French soldiers from the anti-terrorist Operation Barkhane were informed of a journalist’s plan to interview a jihadist leader and tried to use him to locate the chief, a joint investigation by French media reveals. Out of security concerns, this information was withheld while French journalist Olivier Dubois was still a host of Al-Qaeda. Once Dubois was freed on March 20 after 711 days in captivity, The world, Release, Radio France Internationale (RFI) and TV5Monde decided to reveal the fruits of their year-and-a-half-long joint investigation into his abduction. At first, the military tried to use the reporter to locate the Al-Qaeda chief. Then, judging the meeting to be too risky, they gave up on their operation at the last minute. But they did not deploy the appropriate means to prevent the kidnapping of Dubois during the meeting in Gao, in the northeast of Mali, in the spring of 2021.
On April 8, 2021, Dubois, a freelancer for Release, Africa Point and Young Africa who moved to Bamako in 2015, traveled to Gao to interview Abdallah Ag Albakaye, a senior figure in the Al-Qaeda-linked organization Nusrat ul-Islam. The 48-year-old reporter believed he had planned this interview with the greatest discretion. But he had in fact been followed for months by the French army, as confirmed by some 180 pages of French and Malian judicial documents that The world has been able to consult.

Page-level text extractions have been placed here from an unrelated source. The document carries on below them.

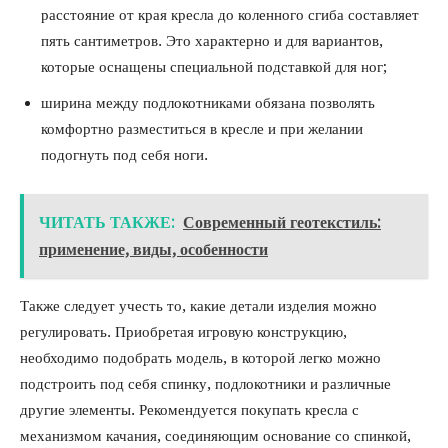
расстояние от края кресла до коленного сгиба составляет
пять сантиметров. Это характерно и для вариантов,
которые оснащены специальной подставкой для ног;
ширина между подлокотниками обязана позволять
комфортно разместиться в кресле и при желании
подогнуть под себя ноги.
ЧИТАТЬ ТАКЖЕ:
Современный геотекстиль:
применение, виды, особенности
Также следует учесть то, какие детали изделия можно
регулировать. Приобретая игровую конструкцию,
необходимо подобрать модель, в которой легко можно
подстроить под себя спинку, подлокотники и различные
другие элементы. Рекомендуется покупать кресла с
механизмом качания, соединяющим основание со спинкой,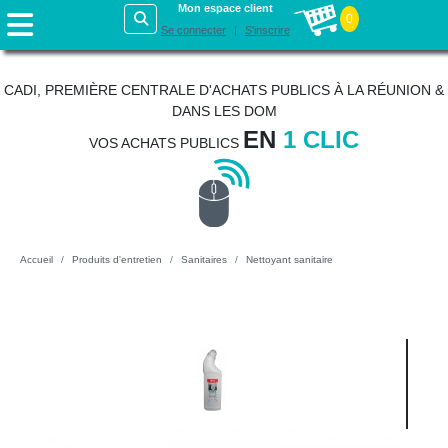
Mon espace client
0
Se connecter
S'inscrire
CADI, PREMIÈRE CENTRALE D'ACHATS PUBLICS À LA RÉUNION &
DANS LES DOM
EN
1 CLIC
VOS ACHATS PUBLICS
Accueil
Produits d'entretien
Sanitaires
Nettoyant sanitaire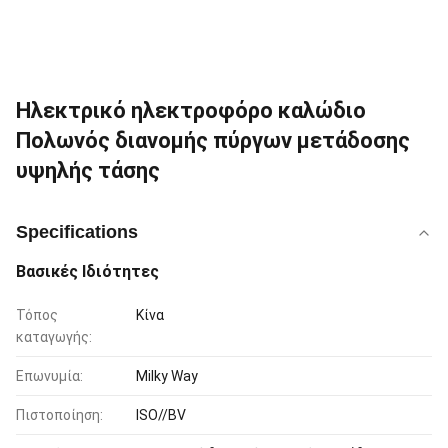
Ηλεκτρικό ηλεκτροφόρο καλώδιο
Πολωνός διανομής πύργων μετάδοσης
υψηλής τάσης
Specifications
Βασικές Ιδιότητες
Τόπος
Κίνα
καταγωγής:
Επωνυμία:
Milky Way
Πιστοποίηση:
ISO//BV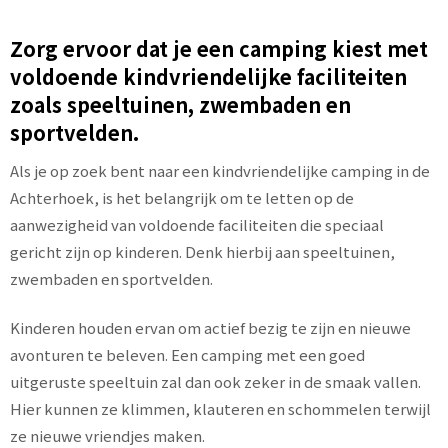
Zorg ervoor dat je een camping kiest met
voldoende kindvriendelijke faciliteiten
zoals speeltuinen, zwembaden en
sportvelden.
Als je op zoek bent naar een kindvriendelijke camping in de
Achterhoek, is het belangrijk om te letten op de
aanwezigheid van voldoende faciliteiten die speciaal
gericht zijn op kinderen. Denk hierbij aan speeltuinen,
zwembaden en sportvelden.
Kinderen houden ervan om actief bezig te zijn en nieuwe
avonturen te beleven. Een camping met een goed
uitgeruste speeltuin zal dan ook zeker in de smaak vallen.
Hier kunnen ze klimmen, klauteren en schommelen terwijl
ze nieuwe vriendjes maken.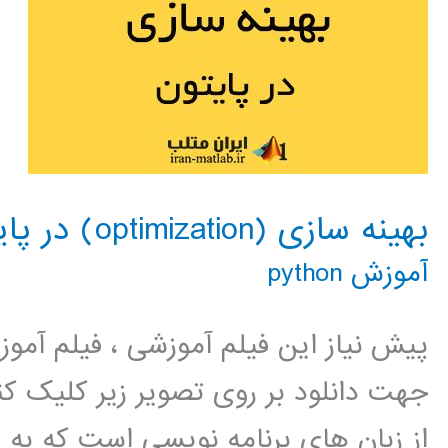
بهینه سازی (optimization) در پایتون
آموزش python
پیش نیاز این فیلم آموزشی ، فیلم آمو
جهت دانلود بر روی تصویر زیر کلیک 
از زبان های برنامه نویسی است که به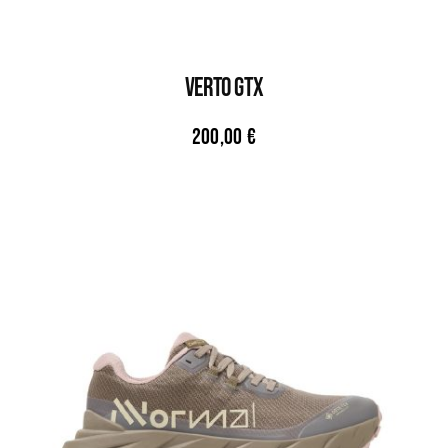
VERTO GTX
200,00
€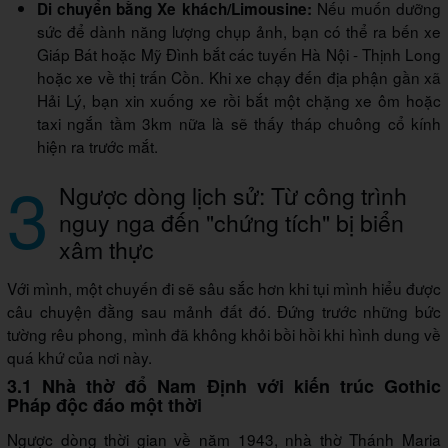
Nếu muốn dưỡng
Di chuyển bằng Xe khách/Limousine:
sức để dành năng lượng chụp ảnh, bạn có thể ra bến xe
Giáp Bát hoặc Mỹ Đình bắt các tuyến Hà Nội - Thịnh Long
hoặc xe về thị trấn Cồn. Khi xe chạy đến địa phận gần xã
Hải Lý, bạn xin xuống xe rồi bắt một chặng xe ôm hoặc
taxi ngắn tầm 3km nữa là sẽ thấy tháp chuông cổ kính
hiện ra trước mắt.
3
Ngược dòng lịch sử: Từ công trình
nguy nga đến "chứng tích" bị biển
xâm thực
Với mình, một chuyến đi sẽ sâu sắc hơn khi tụi mình hiểu được
câu chuyện đằng sau mảnh đất đó. Đứng trước những bức
tường rêu phong, mình đã không khỏi bồi hồi khi hình dung về
quá khứ của nơi này.
3.1 Nhà thờ đổ Nam Định với kiến trúc Gothic
Pháp độc đáo một thời
Ngược dòng thời gian về năm 1943, nhà thờ Thánh Maria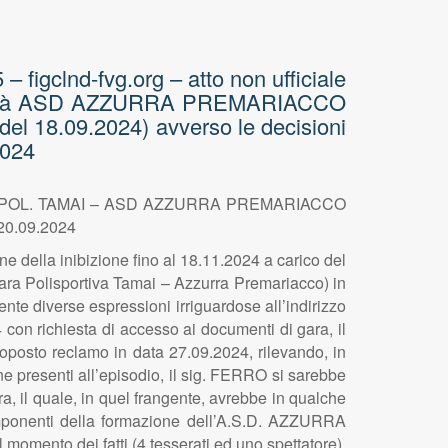
figclnd-fvg.org – atto non ufficiale
Società ASD AZZURRA PREMARIACCO
18.09.2024) avverso le decisioni
2024
ra POL. TAMAI – ASD AZZURRA PREMARIACCO
 20.09.2024
ne della inibizione fino al 18.11.2024 a carico del
a Polisportiva Tamai – Azzurra Premariacco) in
te diverse espressioni irriguardose all’indirizzo
 con richiesta di accesso ai documenti di gara, il
osto reclamo in data 27.09.2024, rilevando, in
one presenti all’episodio, il sig. FERRO si sarebbe
a, il quale, in quel frangente, avrebbe in qualche
omponenti della formazione dell’A.S.D. AZZURRA
omento dei fatti (4 tesserati ed uno spettatore).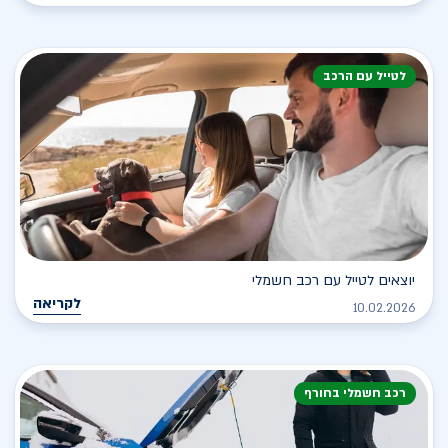
לטייל עם הרכב
יוצאים לטייל עם רכב חשמלי
לקריאה
10.02.2026
רכב חשמלי בחורף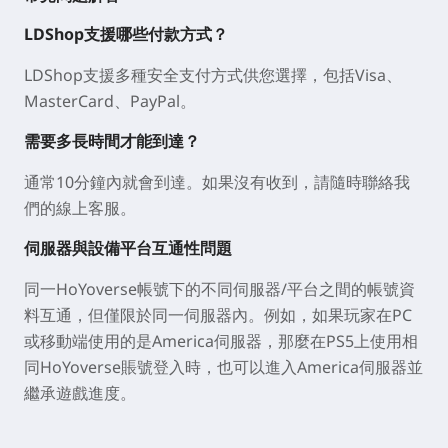
LDShop支援哪些付款方式？
LDShop支援多種安全支付方式供您選擇，包括Visa、
MasterCard、PayPal。
需要多長時間才能到達？
通常10分鐘內就會到達。如果沒有收到，請隨時聯絡我
們的線上客服。
伺服器與設備平台互通性問題
同一HoYoverse帳號下的不同伺服器/平台之間的帳號資
料互通，但僅限於同一伺服器內。例如，如果玩家在PC
或移動端使用的是America伺服器，那麼在PS5上使用相
同HoYoverse賬號登入時，也可以進入America伺服器並
繼承遊戲進度。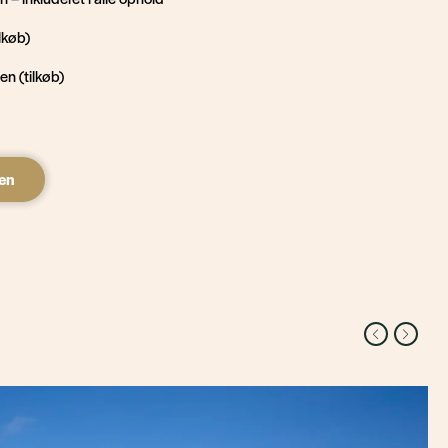
ilkøb)
en (tilkøb)
en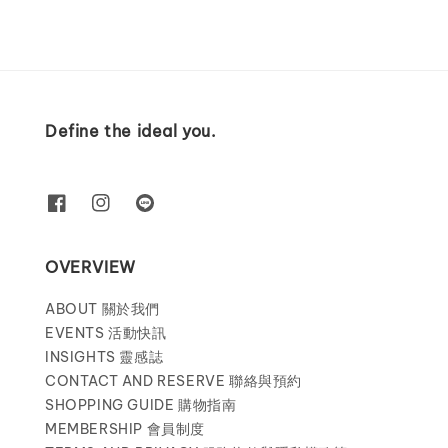
Define the ideal you.
OVERVIEW
ABOUT 關於我們
EVENTS 活動快訊
INSIGHTS 靈感誌
CONTACT AND RESERVE 聯絡與預約
SHOPPING GUIDE 購物指南
MEMBERSHIP 會員制度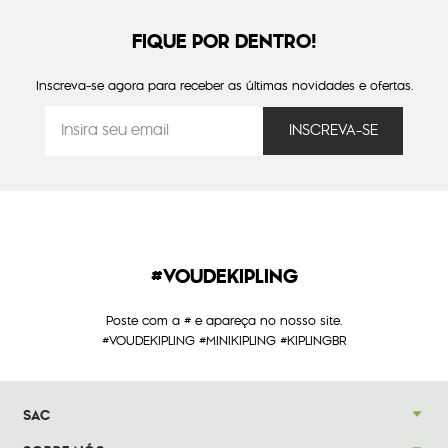
FIQUE POR DENTRO!
Inscreva-se agora para receber as últimas novidades e ofertas.
#VOUDEKIPLING
Poste com a # e apareça no nosso site.
#VOUDEKIPLING #MINIKIPLING #KIPLINGBR
SAC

To prepare his investigation, Dubois worked with a fixer, a young Tuareg whom we will call Kader to protect his anonymity. For several years, Kader facilitated contacts between the journalist and various figures in the north of Mali, in particular some from Nusrat al-Islam, with whom he was close. Dubois knew that Kader has already collaborated in the past with Barkhane but believed he could trust him. At the end of 2020, he asked him to pass on his interview proposal to Ag Albakaye.
What the reporter did not know was that his fixer would keep the French military informed until the end of the details of the planned meeting with the jihadist leader. On the day of the kidnapping, in an audio recording that The world was able to listen to, a French lieutenant can be heard distinctly asking Kader about “the name of the street where they asked [him] to drop off Olivier Dubois.”
French military have ‘all the information’
On the day of the kidnapping, the French military had “all the information” about Dubois’s appointment: photographs of the journalist’s clothes, his passport, his plane ticket, his hotel reservation, the car used to get there, GPS coordinates of the place where Ag Albakaye’s men were supposed to find him. The above-mentioned lieutenant confirmed all of this to the agents of the General Directorate for Internal Security (DGSI, an intelligence agency), who were questioning him as part of the investigation opened by the national anti-terrorist prosecutor’s office, on May 5, 2021, into “kidnapping as part of an organized gang and in relation to a terrorist enterprise”.